Le secteur de la pierre représente environ 5000 emplois directs (des ouvriers carriers, des tailleurs de pierre, des marbriers,…). Ces dernières années, nous assistons à une réduction drastique du nombre d’établissements proposant ces filières de formation. Tous métiers confondus, il y a, actuellement en Belgique, 87 personnes en formation. Ceci est largement insuffisant pour couvrir les besoins du secteur. Le manque de visibilité de ces métiers auprès des jeunes semble être un élément tout à fait déterminant.

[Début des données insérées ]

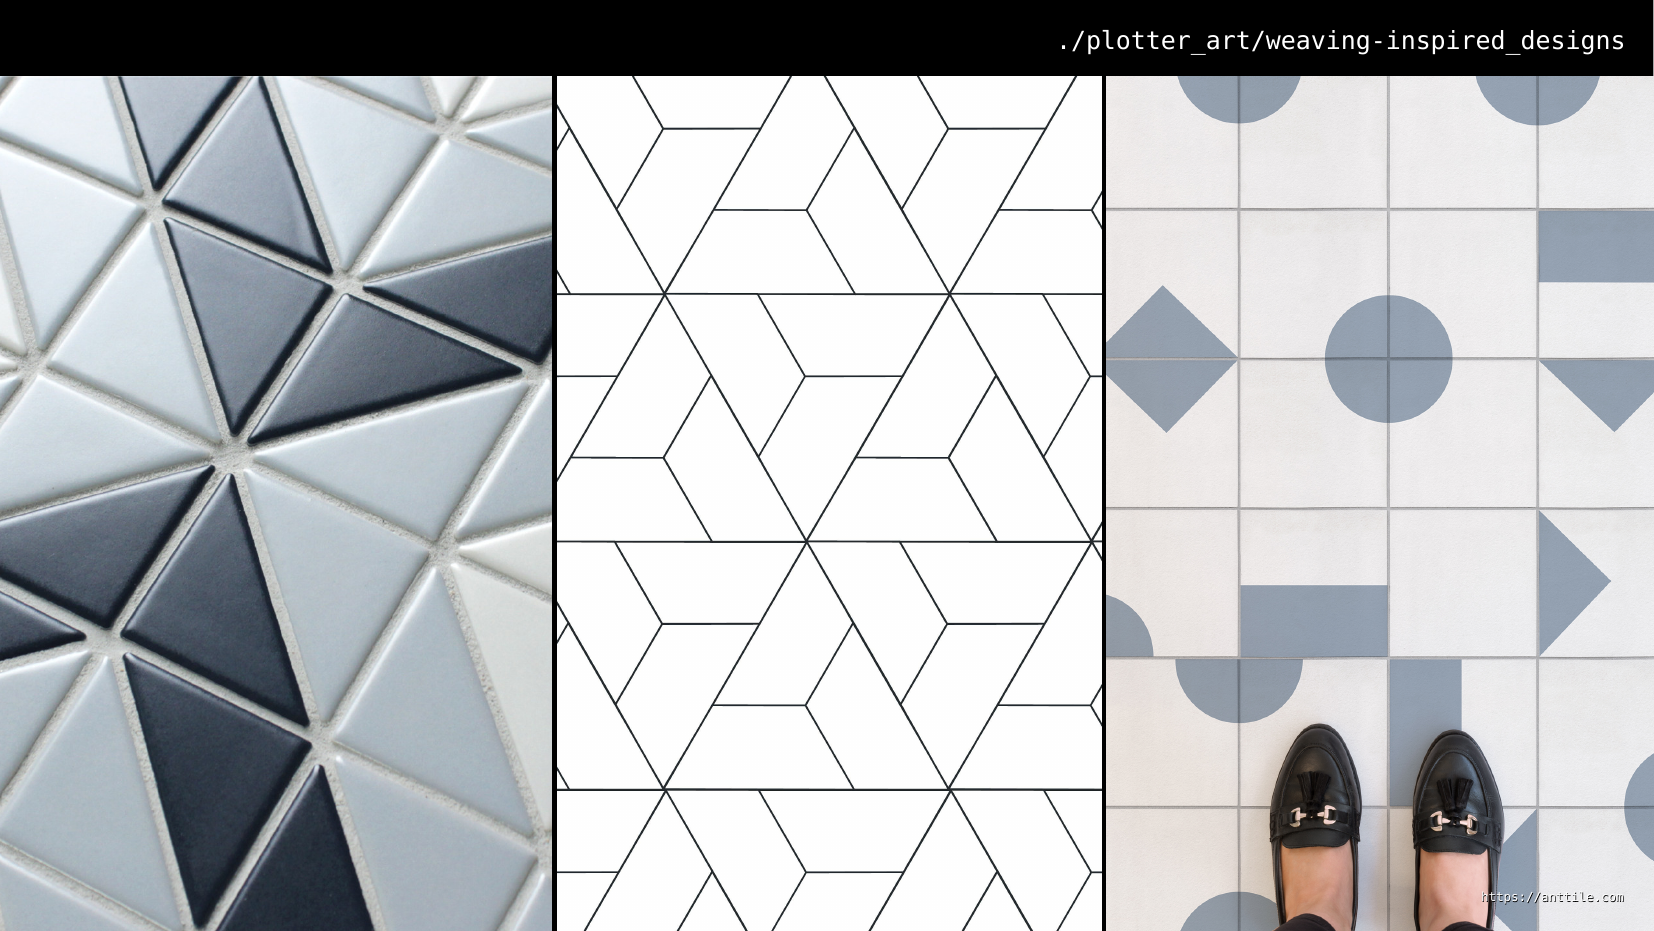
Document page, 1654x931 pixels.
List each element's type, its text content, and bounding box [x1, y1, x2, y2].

Il est communément admis que les métiers de la construction sont en pénurie, cela se sait. Ce qui se sait moins, c’est que le secteur de la pierre est également frappé de plein fouet et de manière plus cinglante encore puisque ces métiers, par manque de visibilité auprès des jeunes, ne drainent plus suffisamment de jeunes vers cette filière.  Les métiers de la pierre ne sont pourtant pas répertoriés en tant que tels comme étant des métiers en pénurie. Pourquoi ?

Une étude commanditée par le Fonds de Formation Construction (2002, Prof. L. Sels ; J. Maes, KUL).révèle que le secteur a un besoin annuel en Belgique pour couvrir les départs naturels de 150 travailleurs de la pierre par an. Tous réseaux confondus, ce sont moins de trente jeunes qui arrivent sur le marché de l’emploi… Or, si les employeurs du secteur mentionnent bien que la durée de temps requises pour recruter un travailleur est longue (et de fait, elle est plus longue que la moyenne), ils parviennent néanmoins à recruter du personnel. La situation est donc la suivante : 150 personnes qualifiées quitte le secteur chaque année et ils sont remplacés par du personnel peu voire pas qualifié qui sera formé « sur le tas ».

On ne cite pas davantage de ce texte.